Long-term recovery is not something that people who use alcohol and/or other drugs can aim for as they approach the end of their life. But we can learn much from the palliative care field about how to develop ideas about recovery that are more inclusive of all people using substances as well as the people who care for them. This chapter uses brief descriptions of people's lives to question how useful the concept of long-term recovery is for people with chronic health problems (especially those approaching the end of their lives). Drawing on lessons from palliative care, we argue that substance-use policy, commissioning and practice could become more inclusive by prioritising quality of life and the physical/mental well-being of people using substances, regardless of how close to death they are.

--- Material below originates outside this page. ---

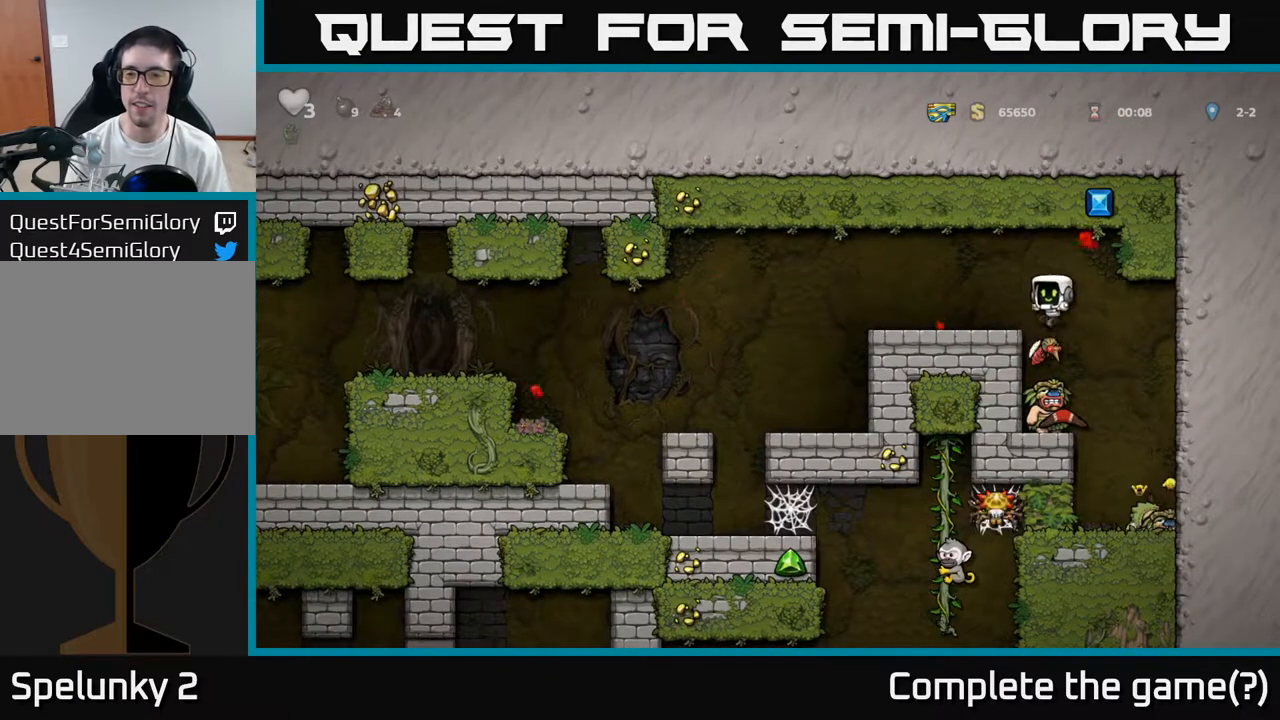
{"dt_ms": 500, "buttons": [], "left_stick": "center", "events": [[83, "left_stick", "center"], [383, "left_stick", "right"], [450, "left_stick", "center"]]}
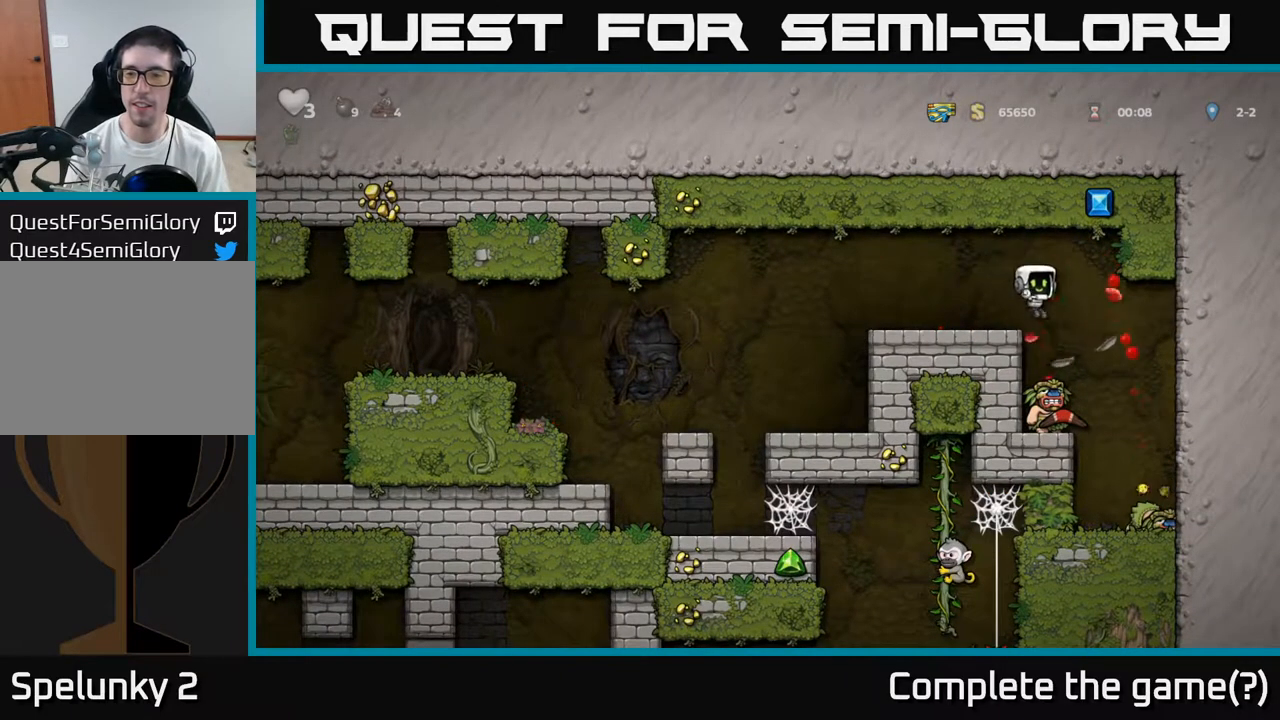
{"dt_ms": 500, "buttons": [], "left_stick": "center", "events": []}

Palliative care is defined as ‘The active holistic care of patients with advanced, progressive illness. Management of pain and other symptoms and provision of psychological, social and spiritual support is paramount. The goal of palliative care is achievement of the best quality of life for patients and their families’ (National Institute for Health and Care Excellence (NICE), 2021). It is both a medical speciality and a social movement that aims to improve the care of people who are dying by constantly evolving to meet each individual's changing support needs and maximising their quality of life (Graham and Clark, 2008). Ideally, palliative care commences early on after a life-shortening condition is diagnosed. It runs alongside active treatment, becoming the more prominent aspect of care as the individual becomes progressively more ill. The core ideas used to develop palliative care – focussing on immediate, day-by-day quality of life and attending to both the individual and social/familial aspects of a person's life in a holistic manner – complement current thinking about substance-use recovery. In this chapter, we describe how the concept of recovery could be improved by integrating palliative care approaches within it, thereby achieving a more finely tuned and dynamic balance between health and social care.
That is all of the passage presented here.